Set down the first line below and each line after it, ending with the one that holds "Better orders for". Pictures do not belong in the copy.

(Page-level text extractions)
++++++++++

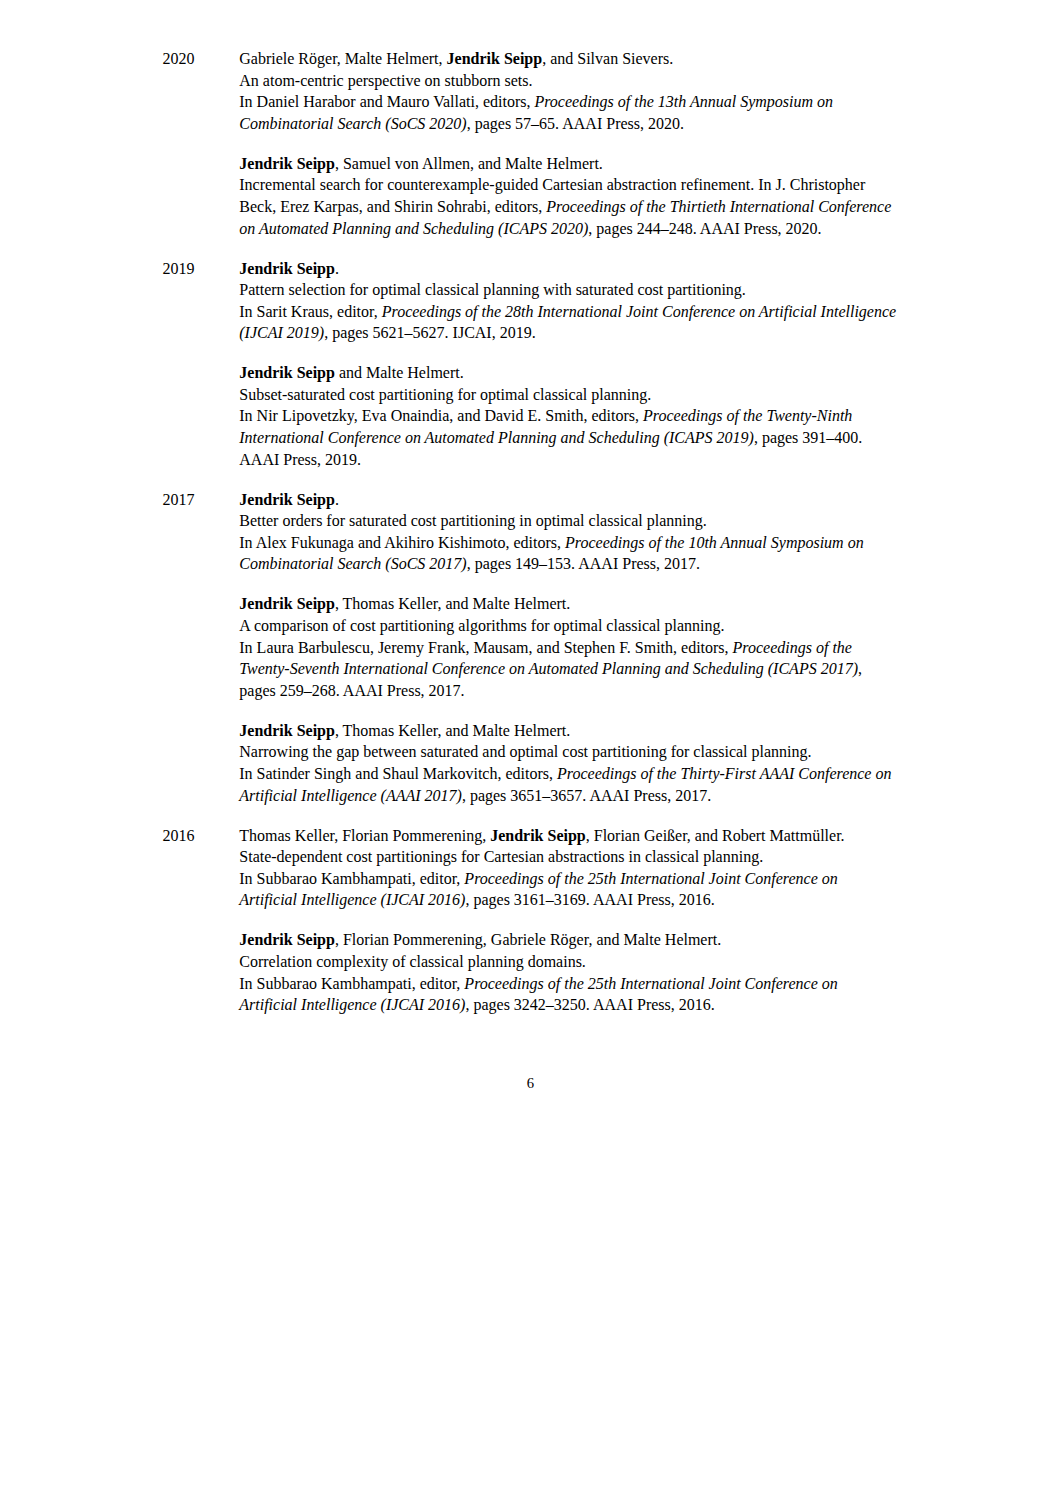2020
Gabriele Röger, Malte Helmert, Jendrik Seipp, and Silvan Sievers.
An atom-centric perspective on stubborn sets.
In Daniel Harabor and Mauro Vallati, editors, Proceedings of the 13th Annual Symposium on Combinatorial Search (SoCS 2020), pages 57–65. AAAI Press, 2020.
Jendrik Seipp, Samuel von Allmen, and Malte Helmert.
Incremental search for counterexample-guided Cartesian abstraction refinement. In J. Christopher Beck, Erez Karpas, and Shirin Sohrabi, editors, Proceedings of the Thirtieth International Conference on Automated Planning and Scheduling (ICAPS 2020), pages 244–248. AAAI Press, 2020.
2019
Jendrik Seipp.
Pattern selection for optimal classical planning with saturated cost partitioning.
In Sarit Kraus, editor, Proceedings of the 28th International Joint Conference on Artificial Intelligence (IJCAI 2019), pages 5621–5627. IJCAI, 2019.
Jendrik Seipp and Malte Helmert.
Subset-saturated cost partitioning for optimal classical planning.
In Nir Lipovetzky, Eva Onaindia, and David E. Smith, editors, Proceedings of the Twenty-Ninth International Conference on Automated Planning and Scheduling (ICAPS 2019), pages 391–400. AAAI Press, 2019.
2017
Jendrik Seipp.
Better orders for saturated cost partitioning in optimal classical planning.
In Alex Fukunaga and Akihiro Kishimoto, editors, Proceedings of the 10th Annual Symposium on Combinatorial Search (SoCS 2017), pages 149–153. AAAI Press, 2017.
Jendrik Seipp, Thomas Keller, and Malte Helmert.
A comparison of cost partitioning algorithms for optimal classical planning.
In Laura Barbulescu, Jeremy Frank, Mausam, and Stephen F. Smith, editors, Proceedings of the Twenty-Seventh International Conference on Automated Planning and Scheduling (ICAPS 2017), pages 259–268. AAAI Press, 2017.
Jendrik Seipp, Thomas Keller, and Malte Helmert.
Narrowing the gap between saturated and optimal cost partitioning for classical planning.
In Satinder Singh and Shaul Markovitch, editors, Proceedings of the Thirty-First AAAI Conference on Artificial Intelligence (AAAI 2017), pages 3651–3657. AAAI Press, 2017.
2016
Thomas Keller, Florian Pommerening, Jendrik Seipp, Florian Geißer, and Robert Mattmüller.
State-dependent cost partitionings for Cartesian abstractions in classical planning.
In Subbarao Kambhampati, editor, Proceedings of the 25th International Joint Conference on Artificial Intelligence (IJCAI 2016), pages 3161–3169. AAAI Press, 2016.
Jendrik Seipp, Florian Pommerening, Gabriele Röger, and Malte Helmert.
Correlation complexity of classical planning domains.
In Subbarao Kambhampati, editor, Proceedings of the 25th International Joint Conference on Artificial Intelligence (IJCAI 2016), pages 3242–3250. AAAI Press, 2016.
6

++++++++++

* **RESPONSE TO THIS EXERCISE**:
2020
Gabriele Röger, Malte Helmert, Jendrik Seipp, and Silvan Sievers.
An atom-centric perspective on stubborn sets.
In Daniel Harabor and Mauro Vallati, editors, Proceedings of the 13th Annual Symposium on Combinatorial Search (SoCS 2020), pages 57–65. AAAI Press, 2020.
Jendrik Seipp, Samuel von Allmen, and Malte Helmert.
Incremental search for counterexample-guided Cartesian abstraction refinement. In J. Christopher Beck, Erez Karpas, and Shirin Sohrabi, editors, Proceedings of the Thirtieth International Conference on Automated Planning and Scheduling (ICAPS 2020), pages 244–248. AAAI Press, 2020.
2019
Jendrik Seipp.
Pattern selection for optimal classical planning with saturated cost partitioning.
In Sarit Kraus, editor, Proceedings of the 28th International Joint Conference on Artificial Intelligence (IJCAI 2019), pages 5621–5627. IJCAI, 2019.
Jendrik Seipp and Malte Helmert.
Subset-saturated cost partitioning for optimal classical planning.
In Nir Lipovetzky, Eva Onaindia, and David E. Smith, editors, Proceedings of the Twenty-Ninth International Conference on Automated Planning and Scheduling (ICAPS 2019), pages 391–400. AAAI Press, 2019.
2017
Jendrik Seipp.
Better orders for saturated cost partitioning in optimal classical planning.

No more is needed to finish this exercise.